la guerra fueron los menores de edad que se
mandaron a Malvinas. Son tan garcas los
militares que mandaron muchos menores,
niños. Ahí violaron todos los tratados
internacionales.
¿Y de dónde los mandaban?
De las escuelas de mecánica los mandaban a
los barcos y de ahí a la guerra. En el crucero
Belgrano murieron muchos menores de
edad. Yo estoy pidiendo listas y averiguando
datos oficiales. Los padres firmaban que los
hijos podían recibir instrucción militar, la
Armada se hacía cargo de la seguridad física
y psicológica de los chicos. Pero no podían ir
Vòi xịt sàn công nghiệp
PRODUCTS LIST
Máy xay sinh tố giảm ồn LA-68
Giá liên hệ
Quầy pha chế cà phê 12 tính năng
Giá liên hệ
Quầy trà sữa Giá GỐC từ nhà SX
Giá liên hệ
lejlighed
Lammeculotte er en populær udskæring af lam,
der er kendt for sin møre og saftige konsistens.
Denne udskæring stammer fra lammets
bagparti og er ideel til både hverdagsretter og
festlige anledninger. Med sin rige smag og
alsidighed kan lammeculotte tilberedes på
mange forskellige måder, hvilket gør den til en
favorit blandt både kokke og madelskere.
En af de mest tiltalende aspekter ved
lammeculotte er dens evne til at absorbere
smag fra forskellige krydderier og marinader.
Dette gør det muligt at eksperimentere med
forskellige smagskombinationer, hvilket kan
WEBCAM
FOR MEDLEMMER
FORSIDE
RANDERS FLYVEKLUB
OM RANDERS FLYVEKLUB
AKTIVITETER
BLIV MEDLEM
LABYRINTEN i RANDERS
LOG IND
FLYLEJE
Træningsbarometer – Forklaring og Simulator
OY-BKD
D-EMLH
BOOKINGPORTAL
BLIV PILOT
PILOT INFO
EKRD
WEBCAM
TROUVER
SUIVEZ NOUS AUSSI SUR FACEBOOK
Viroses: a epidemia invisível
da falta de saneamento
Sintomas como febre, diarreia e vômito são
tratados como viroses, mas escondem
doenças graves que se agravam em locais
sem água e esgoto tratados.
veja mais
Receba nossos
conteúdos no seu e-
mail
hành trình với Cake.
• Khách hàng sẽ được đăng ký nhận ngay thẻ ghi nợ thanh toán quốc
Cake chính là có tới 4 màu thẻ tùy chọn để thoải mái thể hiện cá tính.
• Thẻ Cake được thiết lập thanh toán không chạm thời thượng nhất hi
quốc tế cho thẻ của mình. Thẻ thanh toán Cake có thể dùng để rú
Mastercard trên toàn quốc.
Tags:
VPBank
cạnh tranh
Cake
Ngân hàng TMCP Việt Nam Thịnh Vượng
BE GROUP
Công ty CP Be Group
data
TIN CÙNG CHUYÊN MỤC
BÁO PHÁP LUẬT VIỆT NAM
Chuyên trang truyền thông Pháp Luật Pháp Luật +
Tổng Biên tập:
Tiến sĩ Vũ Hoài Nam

## Work instruction
Recreate the listing word for word, omitting nothing.

## Solved exercise
la guerra fueron los menores de edad que se
mandaron a Malvinas. Son tan garcas los
militares que mandaron muchos menores,
niños. Ahí violaron todos los tratados
internacionales.
¿Y de dónde los mandaban?
De las escuelas de mecánica los mandaban a
los barcos y de ahí a la guerra. En el crucero
Belgrano murieron muchos menores de
edad. Yo estoy pidiendo listas y averiguando
datos oficiales. Los padres firmaban que los
hijos podían recibir instrucción militar, la
Armada se hacía cargo de la seguridad física
y psicológica de los chicos. Pero no podían ir
Vòi xịt sàn công nghiệp
PRODUCTS LIST
Máy xay sinh tố giảm ồn LA-68
Giá liên hệ
Quầy pha chế cà phê 12 tính năng
Giá liên hệ
Quầy trà sữa Giá GỐC từ nhà SX
Giá liên hệ
lejlighed
Lammeculotte er en populær udskæring af lam,
der er kendt for sin møre og saftige konsistens.
Denne udskæring stammer fra lammets
bagparti og er ideel til både hverdagsretter og
festlige anledninger. Med sin rige smag og
alsidighed kan lammeculotte tilberedes på
mange forskellige måder, hvilket gør den til en
favorit blandt både kokke og madelskere.
En af de mest tiltalende aspekter ved
lammeculotte er dens evne til at absorbere
smag fra forskellige krydderier og marinader.
Dette gør det muligt at eksperimentere med
forskellige smagskombinationer, hvilket kan
WEBCAM
FOR MEDLEMMER
FORSIDE
RANDERS FLYVEKLUB
OM RANDERS FLYVEKLUB
AKTIVITETER
BLIV MEDLEM
LABYRINTEN i RANDERS
LOG IND
FLYLEJE
Træningsbarometer – Forklaring og Simulator
OY-BKD
D-EMLH
BOOKINGPORTAL
BLIV PILOT
PILOT INFO
EKRD
WEBCAM
TROUVER
SUIVEZ NOUS AUSSI SUR FACEBOOK
Viroses: a epidemia invisível
da falta de saneamento
Sintomas como febre, diarreia e vômito são
tratados como viroses, mas escondem
doenças graves que se agravam em locais
sem água e esgoto tratados.
veja mais
Receba nossos
conteúdos no seu e-
mail
hành trình với Cake.
• Khách hàng sẽ được đăng ký nhận ngay thẻ ghi nợ thanh toán quốc
Cake chính là có tới 4 màu thẻ tùy chọn để thoải mái thể hiện cá tính.
• Thẻ Cake được thiết lập thanh toán không chạm thời thượng nhất hi
quốc tế cho thẻ của mình. Thẻ thanh toán Cake có thể dùng để rú
Mastercard trên toàn quốc.
Tags:
VPBank
cạnh tranh
Cake
Ngân hàng TMCP Việt Nam Thịnh Vượng
BE GROUP
Công ty CP Be Group
data
TIN CÙNG CHUYÊN MỤC
BÁO PHÁP LUẬT VIỆT NAM
Chuyên trang truyền thông Pháp Luật Pháp Luật +
Tổng Biên tập:
Tiến sĩ Vũ Hoài Nam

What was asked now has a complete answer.